I am considering the following variant of the cops and robber problem, apologies if this is well-known and references are welcomed.
The set up.
Let $G=(V,E)$ be a simple finite undirected graph.
A robber function on $G$ is some $R:\mathbb Z_{\ge 0}\to V$ such that $R(t)$ and $R(t+1)$ are adjacent vertices in $G$, in particular $R(t)\neq R(t+1)$ for all $t$ (there are no loops in $G$, and the robber is always "on the move").
A cop strategy on $G$ is any function $C:\mathbb Z_{\ge 0}\to V$, with no restriction whatsoever.
We say the cop strategy $C$ captures robber $R$ if there exists some $t\in \mathbb Z_{\ge 0}$ such that $C(t)=R(t)$. Denote $T(C,R)$ to be smallest such $t$ if exist, otherwise set it to $\infty$. If $T(C,R) = \infty$, then we say $R$ avoids or evades capture by $C$.
Finally, we say the graph $G$ has a sure-capture strategy if there exists a cop strategy $C$ such that for all robber function $R$, we have $T(C,R)$ finite.
Examples.
If $G$ is a path graph, then $G$ has a sure-capture strategy.
If $G$ is a claw with three branches, each branch with two edges, then $G$ has a sure-capture strategy.
Both of above can be analyzed by looking at the parity of the possible starting positions of the robber, as these are bipartite graphs. In fact,
- If $G$ is a star-like graph with $n\ge 3$ branches, and each branch having two edges, then $G$ has a sure-capture strategy. (Here $G$ has $2n+1$ vertices.)
Sketch. Denote the center point of $G$ as $c$, and branch $i$ consists of vertices $a_i$ and $b_i$, where $a_i$ is connected to both $c$ and $b_i$. If $n$ is odd, consider the cop strategy $C$ given by $a_1,c,a_1,c,a_2,c,\ldots,a_n,a_1,c,a_1,c,a_2,c,\ldots,a_n$. The first half ensures robber is captured if robber starts at any $a_i$ position. Now if we haven't captured the robber in the first half, then the robber must started at a $b_i$ position, which after the first half now lands in an $a_i$ position, so we repeat the strategy again. We can adapt it similarly when $n$ is even.
Some questions.
What simple finite graph has a sure-capture strategy? [We can easily show that if $G$ has any cycle, then $G$ does not have any sure-capture strategy. Indeed, if to the contrary that cop strategy $C$ is a sure-capture strategy on $G$ with some cycle, we can use $C$ to produce a robber function $R$ that always avoid capture, as each vertex on said cycle has degree $\ge 2$.] So they must be forests.

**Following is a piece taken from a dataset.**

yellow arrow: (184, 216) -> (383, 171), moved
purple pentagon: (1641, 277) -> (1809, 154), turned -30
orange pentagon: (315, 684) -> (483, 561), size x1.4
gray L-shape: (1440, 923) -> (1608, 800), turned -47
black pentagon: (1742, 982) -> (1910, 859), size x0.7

Consider then $G$ to be connected. Then $G$ has a sure-capture strategy implies $G$ is a tree. Do all trees have a sure-capture strategy? I am not so sure here, for a claw with three branches, but each branch with 3 or more edges in it, is there a sure-capture strategy?
If $G$ has a sure-capture strategy $C$, then for all robber function $R$, $T(C,R)$ is finite. But is $T(C,R)$ bounded over all possible $R$?
I am aware of the pursuit-evasion variant where both cop and robber alternate turn, both with perfect information of where each other are, both may skip go, and both must move along the edge. In such case, we analyze positions called corners (a vertex $v$ whose closed neighborhood $N[v]$ are all covered by a single vertex), and look at removal/addition of these corners. Could this be adapted here as well?
The answer to $(2)$ is no. The claw with three branches, each with three edges, has no sure-capture strategy.
The robber should try to stay at the centre whenever possible. To deal with the initial situation, prepend a fictitious move at $t=-1$ in which the robber is at the centre (and the cop at an arbitrary other vertex).
The robber is restricted to alternating between the two partitions, so she can go to the centre at most every other round. If she can go to the centre on two consecutive opportunities, she's OK on the move in between, as there are three options and only one can be blocked. So assume that she's at the centre at $t$ and the cop will be at the centre at $t+2$, so she can't return there immediately. Find the next time $t+2k$ at which the cop isn't at the centre, or take $k=\infty$ if there's no such time.
The cop can block one branch by going to the vertex adjacent to the centre at $t+1$, and at most one other branch by going to the vertex adjacent to the centre at $t+2k-1$. That leaves at least one branch for the robber to take to move safely from and to the centre on those two moves. Since the cop is always at the centre on the “even” moves $t+2j$ with $0\lt j\lt k$, the robber can always be at the vertex at distance $2$ from the centre on these moves. If there are extra “odd” moves between these moves, she has two options at distance $1$ or $3$ from the centre, and only one of them can be blocked on each move. Thus she can return safely to the centre.